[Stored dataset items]
== == ==

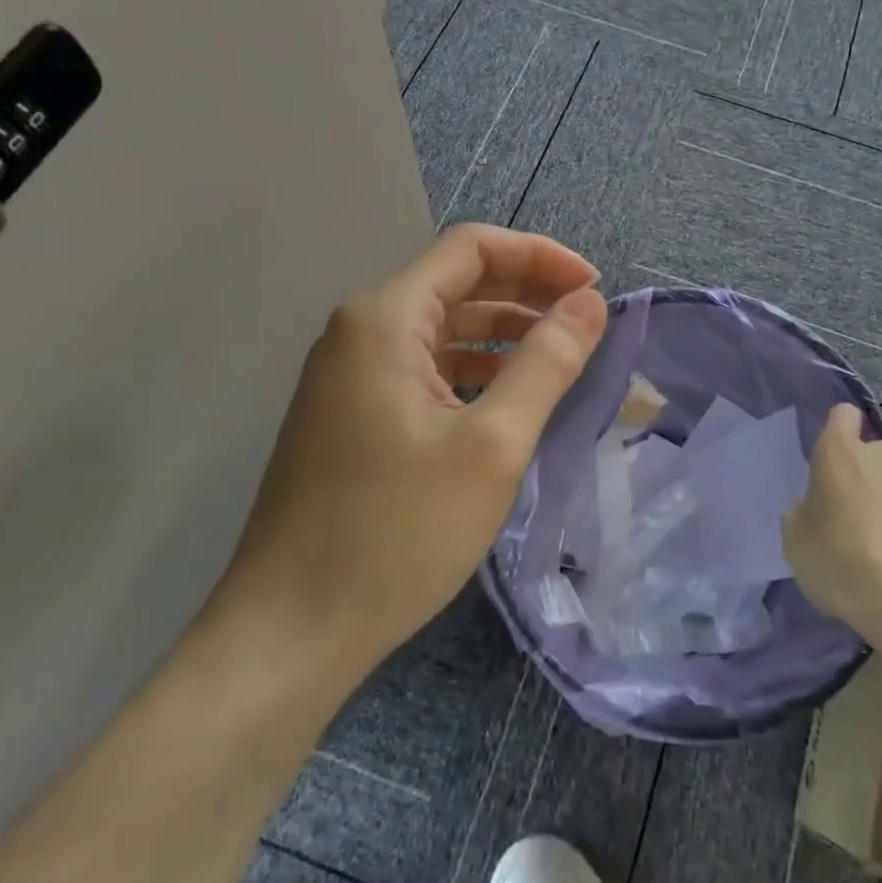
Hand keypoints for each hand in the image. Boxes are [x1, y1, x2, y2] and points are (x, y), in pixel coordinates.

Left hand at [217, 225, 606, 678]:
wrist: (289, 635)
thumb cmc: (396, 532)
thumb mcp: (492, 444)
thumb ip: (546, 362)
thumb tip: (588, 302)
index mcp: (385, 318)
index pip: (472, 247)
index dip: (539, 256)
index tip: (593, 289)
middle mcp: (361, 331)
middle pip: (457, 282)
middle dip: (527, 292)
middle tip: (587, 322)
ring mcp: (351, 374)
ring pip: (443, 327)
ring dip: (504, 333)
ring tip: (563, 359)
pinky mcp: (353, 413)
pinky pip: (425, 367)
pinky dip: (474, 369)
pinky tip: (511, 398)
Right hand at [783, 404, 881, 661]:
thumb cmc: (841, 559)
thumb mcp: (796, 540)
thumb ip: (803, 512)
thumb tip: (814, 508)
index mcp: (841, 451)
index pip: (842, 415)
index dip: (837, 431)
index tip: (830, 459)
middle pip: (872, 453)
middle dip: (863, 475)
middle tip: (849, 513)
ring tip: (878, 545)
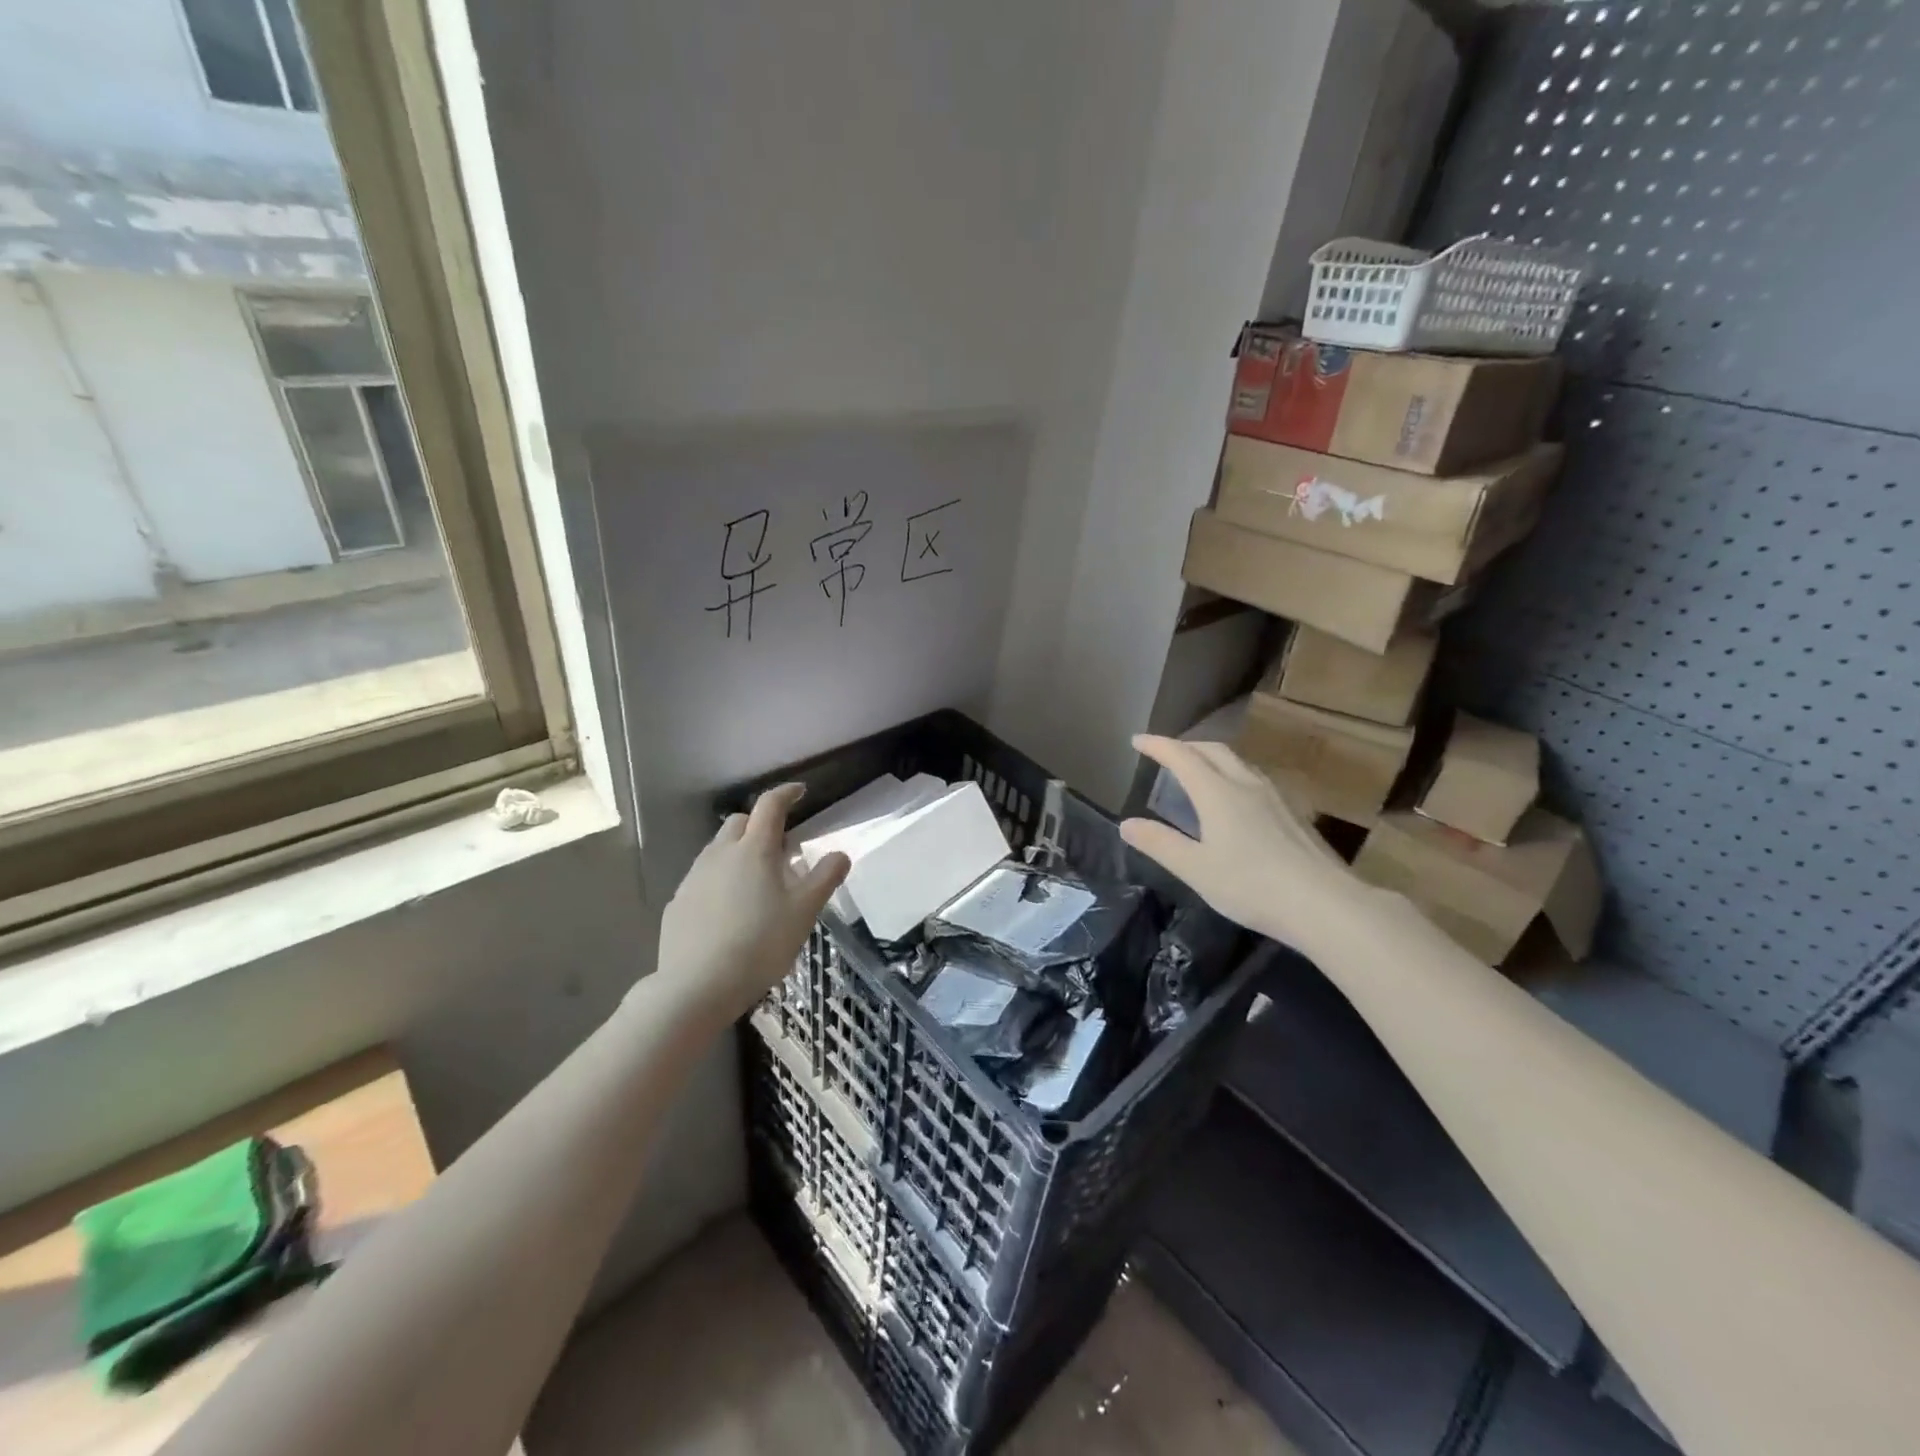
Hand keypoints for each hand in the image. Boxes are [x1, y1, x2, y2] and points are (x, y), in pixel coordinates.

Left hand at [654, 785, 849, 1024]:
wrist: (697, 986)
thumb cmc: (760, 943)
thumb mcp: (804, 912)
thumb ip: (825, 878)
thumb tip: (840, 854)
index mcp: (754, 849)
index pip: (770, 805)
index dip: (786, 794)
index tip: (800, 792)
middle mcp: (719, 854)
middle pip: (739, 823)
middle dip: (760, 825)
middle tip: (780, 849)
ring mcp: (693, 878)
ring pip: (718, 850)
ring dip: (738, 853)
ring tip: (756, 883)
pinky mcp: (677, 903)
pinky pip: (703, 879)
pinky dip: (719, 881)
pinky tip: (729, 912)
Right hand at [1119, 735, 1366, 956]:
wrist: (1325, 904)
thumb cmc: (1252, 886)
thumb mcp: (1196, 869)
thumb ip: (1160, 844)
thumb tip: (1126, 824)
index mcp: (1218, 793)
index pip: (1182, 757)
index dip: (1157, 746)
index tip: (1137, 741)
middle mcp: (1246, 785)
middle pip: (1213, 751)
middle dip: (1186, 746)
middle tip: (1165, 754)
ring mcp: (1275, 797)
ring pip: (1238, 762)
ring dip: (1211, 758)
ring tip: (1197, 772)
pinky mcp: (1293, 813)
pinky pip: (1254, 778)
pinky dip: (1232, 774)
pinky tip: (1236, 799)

== == ==

** EXERCISE DETAILS **
From the line containing "thumb cmc: (1252, 886)" down to the last line of the data above, copy every line exactly; leave out all other lines.

** ANSWER SECTION **
thumb cmc: (1252, 886)
thumb mcp: (1196, 869)
thumb ip: (1160, 844)
thumb tip: (1126, 824)
index mcp: (1218, 793)
index pip: (1182, 757)
index dip: (1157, 746)
index tip: (1137, 741)
middle mcp: (1246, 785)
middle pip: (1213, 751)
middle dip: (1186, 746)
middle tip: (1165, 754)
ring mcp: (1275, 797)
ring pip: (1238, 762)
ring dip: (1211, 758)
ring tip: (1197, 772)
pinky mcp: (1293, 813)
pinky pip: (1254, 778)
pinky dip: (1232, 774)
pinky tip: (1236, 799)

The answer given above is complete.